From Anne Michaels' The Winter Vault:
-- Jean, what I said about sadness . . . what I mean is that a building and the space it possesses should help us be alive, it should allow for the heeding of things; I don't know even how to talk about it, what words to use; just that some places make certain things possible or even likely -- not to go so far as to say a place can create behaviour, but it is complicit somehow. Is there a difference between making events possible and creating them? Does a certain kind of bridge create its suicides?
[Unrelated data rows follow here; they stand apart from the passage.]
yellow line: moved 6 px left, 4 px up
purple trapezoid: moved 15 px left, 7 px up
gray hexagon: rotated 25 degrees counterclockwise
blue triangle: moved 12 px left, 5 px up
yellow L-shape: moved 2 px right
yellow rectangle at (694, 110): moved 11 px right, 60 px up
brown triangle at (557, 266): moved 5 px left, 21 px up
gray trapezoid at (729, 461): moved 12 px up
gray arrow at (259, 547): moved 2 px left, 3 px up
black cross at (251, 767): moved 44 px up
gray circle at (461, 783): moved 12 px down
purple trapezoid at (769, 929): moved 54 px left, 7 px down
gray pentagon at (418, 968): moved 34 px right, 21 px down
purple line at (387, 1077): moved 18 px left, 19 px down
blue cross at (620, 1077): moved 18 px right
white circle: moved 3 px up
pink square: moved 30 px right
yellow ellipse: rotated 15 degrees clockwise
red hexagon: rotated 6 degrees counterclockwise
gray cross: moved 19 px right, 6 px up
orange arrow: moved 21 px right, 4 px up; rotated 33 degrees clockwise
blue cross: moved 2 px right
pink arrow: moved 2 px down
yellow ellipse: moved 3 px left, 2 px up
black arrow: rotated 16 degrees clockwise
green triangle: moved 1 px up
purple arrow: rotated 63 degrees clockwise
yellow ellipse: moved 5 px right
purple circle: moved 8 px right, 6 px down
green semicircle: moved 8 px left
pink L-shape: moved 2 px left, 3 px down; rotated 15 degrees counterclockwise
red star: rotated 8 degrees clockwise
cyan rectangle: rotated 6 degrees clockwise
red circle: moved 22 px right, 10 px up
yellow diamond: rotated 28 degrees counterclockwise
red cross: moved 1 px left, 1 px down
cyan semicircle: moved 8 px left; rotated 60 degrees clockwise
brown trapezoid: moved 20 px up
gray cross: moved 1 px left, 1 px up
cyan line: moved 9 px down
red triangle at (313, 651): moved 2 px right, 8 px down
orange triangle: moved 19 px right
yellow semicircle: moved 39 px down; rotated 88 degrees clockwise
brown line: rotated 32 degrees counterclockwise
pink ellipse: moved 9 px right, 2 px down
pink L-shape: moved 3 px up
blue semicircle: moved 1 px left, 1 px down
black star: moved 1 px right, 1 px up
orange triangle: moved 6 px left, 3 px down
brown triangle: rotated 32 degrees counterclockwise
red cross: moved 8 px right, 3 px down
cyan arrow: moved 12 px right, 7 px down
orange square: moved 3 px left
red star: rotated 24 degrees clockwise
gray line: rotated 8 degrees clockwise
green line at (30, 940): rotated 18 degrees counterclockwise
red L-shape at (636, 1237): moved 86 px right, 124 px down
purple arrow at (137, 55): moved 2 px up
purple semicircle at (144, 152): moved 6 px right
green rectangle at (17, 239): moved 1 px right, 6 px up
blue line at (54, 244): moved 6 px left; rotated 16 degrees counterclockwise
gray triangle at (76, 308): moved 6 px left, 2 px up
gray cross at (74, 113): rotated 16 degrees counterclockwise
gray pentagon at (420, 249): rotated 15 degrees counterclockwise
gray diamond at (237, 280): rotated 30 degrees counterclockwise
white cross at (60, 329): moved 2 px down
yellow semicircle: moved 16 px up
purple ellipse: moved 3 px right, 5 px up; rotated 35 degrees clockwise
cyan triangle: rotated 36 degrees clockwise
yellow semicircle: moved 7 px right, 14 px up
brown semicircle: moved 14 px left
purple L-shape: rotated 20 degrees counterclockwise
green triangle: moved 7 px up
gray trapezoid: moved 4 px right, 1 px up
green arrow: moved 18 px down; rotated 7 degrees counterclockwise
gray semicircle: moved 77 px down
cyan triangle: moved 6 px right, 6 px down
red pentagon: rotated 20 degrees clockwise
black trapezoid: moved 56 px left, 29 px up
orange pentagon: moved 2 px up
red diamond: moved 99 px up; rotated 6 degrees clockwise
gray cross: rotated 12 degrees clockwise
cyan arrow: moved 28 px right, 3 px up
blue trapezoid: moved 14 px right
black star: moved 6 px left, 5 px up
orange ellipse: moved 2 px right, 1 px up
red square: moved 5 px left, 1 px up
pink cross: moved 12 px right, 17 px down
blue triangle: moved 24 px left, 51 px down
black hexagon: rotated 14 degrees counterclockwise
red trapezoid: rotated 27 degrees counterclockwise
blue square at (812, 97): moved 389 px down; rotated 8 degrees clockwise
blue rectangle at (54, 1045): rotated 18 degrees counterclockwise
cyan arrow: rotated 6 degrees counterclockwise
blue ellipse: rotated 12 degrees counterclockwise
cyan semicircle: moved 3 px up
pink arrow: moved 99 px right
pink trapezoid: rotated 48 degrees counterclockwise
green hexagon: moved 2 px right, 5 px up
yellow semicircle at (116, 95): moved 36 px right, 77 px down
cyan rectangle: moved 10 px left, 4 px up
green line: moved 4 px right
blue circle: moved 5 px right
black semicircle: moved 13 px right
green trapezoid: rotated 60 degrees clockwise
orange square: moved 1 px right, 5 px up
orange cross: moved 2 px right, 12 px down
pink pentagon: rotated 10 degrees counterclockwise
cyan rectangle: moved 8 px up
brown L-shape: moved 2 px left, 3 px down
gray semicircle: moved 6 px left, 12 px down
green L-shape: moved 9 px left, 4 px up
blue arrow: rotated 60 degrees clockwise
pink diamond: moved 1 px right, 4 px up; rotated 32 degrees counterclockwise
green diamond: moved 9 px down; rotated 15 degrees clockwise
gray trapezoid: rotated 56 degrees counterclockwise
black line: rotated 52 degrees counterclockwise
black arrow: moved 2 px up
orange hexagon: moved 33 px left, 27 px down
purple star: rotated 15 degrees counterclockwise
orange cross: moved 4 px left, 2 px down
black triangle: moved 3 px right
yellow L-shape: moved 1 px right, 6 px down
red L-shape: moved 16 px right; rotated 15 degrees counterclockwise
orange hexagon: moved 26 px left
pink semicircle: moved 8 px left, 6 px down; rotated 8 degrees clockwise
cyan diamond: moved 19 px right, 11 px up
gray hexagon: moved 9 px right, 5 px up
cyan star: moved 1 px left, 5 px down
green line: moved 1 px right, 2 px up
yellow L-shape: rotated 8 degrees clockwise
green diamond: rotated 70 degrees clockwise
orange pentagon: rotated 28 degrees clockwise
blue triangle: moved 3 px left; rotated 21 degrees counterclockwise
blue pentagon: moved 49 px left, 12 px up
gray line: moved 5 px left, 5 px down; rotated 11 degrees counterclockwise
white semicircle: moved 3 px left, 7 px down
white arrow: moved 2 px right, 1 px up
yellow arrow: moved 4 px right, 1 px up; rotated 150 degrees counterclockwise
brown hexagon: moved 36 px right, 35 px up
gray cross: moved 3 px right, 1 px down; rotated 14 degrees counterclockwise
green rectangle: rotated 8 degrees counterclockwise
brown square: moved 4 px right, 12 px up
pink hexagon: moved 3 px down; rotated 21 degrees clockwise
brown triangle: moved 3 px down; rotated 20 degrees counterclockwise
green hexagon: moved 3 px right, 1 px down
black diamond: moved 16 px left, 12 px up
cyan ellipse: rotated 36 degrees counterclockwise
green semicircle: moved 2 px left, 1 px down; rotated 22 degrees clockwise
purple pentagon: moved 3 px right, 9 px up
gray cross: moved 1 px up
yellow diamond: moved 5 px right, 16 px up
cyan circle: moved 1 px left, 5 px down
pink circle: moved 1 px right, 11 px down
I know that when I am in a great building I feel a mortal sadness, and it is so specific that when I leave the building -- the church, the hall, the house -- and walk back out into the street, I see everything around me with a clarity that only the experience of the building could bestow in me.
And what I said about building the room where I wished I'd been born, continued Avery, what I mean to say is that it would be a place to be reborn . . .
3 scribble(s) in the margin:
I'm reminded of a tiny little church nestled into a hill that rises from a Sheild Country lake (I think it was in the Muskokas). *Tiny* white-walled holy place ... couldn't have sat more than 30 people.
I felt that great and potent longing there ...
:-)
Oops ... I mean *Shield* Country ...
Isn't it interesting that sometimes the holiest places seem to be the smallest, or most humble in appearance?
I'm really beginning to think about my response to buildings, architecture, the way space is used. I'm loving this book!